The new ‘F’ word in Town…
I have already heard it said by the new National Party Leader Todd Muller,,, it is the word FAMILY.
There is a strength in that word alone.
I was just watching old footage of the 1978 Election campaign, it was kinda pleasing seeing the senses of humour and the banter between the leaders of parties and their comfortable connection with the public and a seemingly respectful relationship with journalist and the media, .. but it struck me how enjoyably engaged the public seemed,, a whole bunch of NZers’, from old to young, being just as individual as they like , comfortable together, enjoying the politics and very much feeling a part of it, a big part of it.

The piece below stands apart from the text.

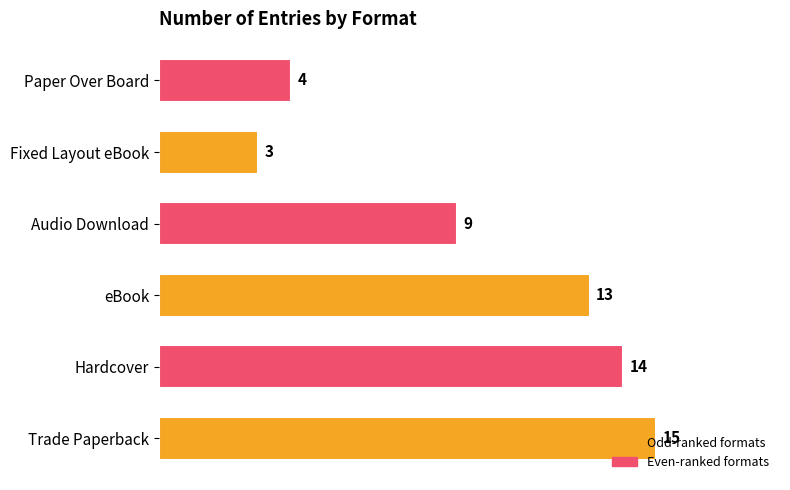

List the labels in order of value, smallest first.

Fixed Layout eBook, Paper Over Board, Audio Download, eBook, Hardcover, Trade Paperback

I know these were a bunch of NZers’ who were as we were back then, a people who have come from good values, albeit they considered conservative, but these times allowed for the individual just fine, underlying this feel good time was the very thing that we all not only had in common but what was a large driving force of New Zealand, it was the FAMILY…the family extended to the community for many of us as we grew in small towns all over lil’ Ol’ NZ. That is when it struck me, like..I had never considered it before, the fact that what was missing in the very people growing up here for the last almost two generations, the lack of strength, commitment and values of old was the lack of FAMILY.
Excuse me though, I don’t want to generalise about the young kids, they have had many burdens, technology being a biggie, I do know many that do not have what I had, a normal Family, you know the kind that has a Father in it,, It would be great to think that one day that ‘F’ word could be in vogue…FATHER the new ‘F’ word.
I do not wish to be political but must say the only party I have noticed that has the ‘family’ as a key component in our society is the New Conservatives.
Mate, fathers are a discardable extra in this fake society. My heartless bitch called me to marriage counselling then told me she wanted to seperate I was stunned and shocked. However, she is going to want child and spousal support. What a fucking joke.
Richard I love that line “discardable extra” it’s very apt. I’m 7 months ahead of you after mine just up and left after 14 years of marriage. Knew something was up but 7 years ago but denial and betrayal are nasty bedfellows and she never wanted to go to talk with someone for fear she would be found out. I’ve gone through the anger, depression and lack of confidence, however am coming out the other side now. Stay strong and keep positive as it will get better. The mojo is still there.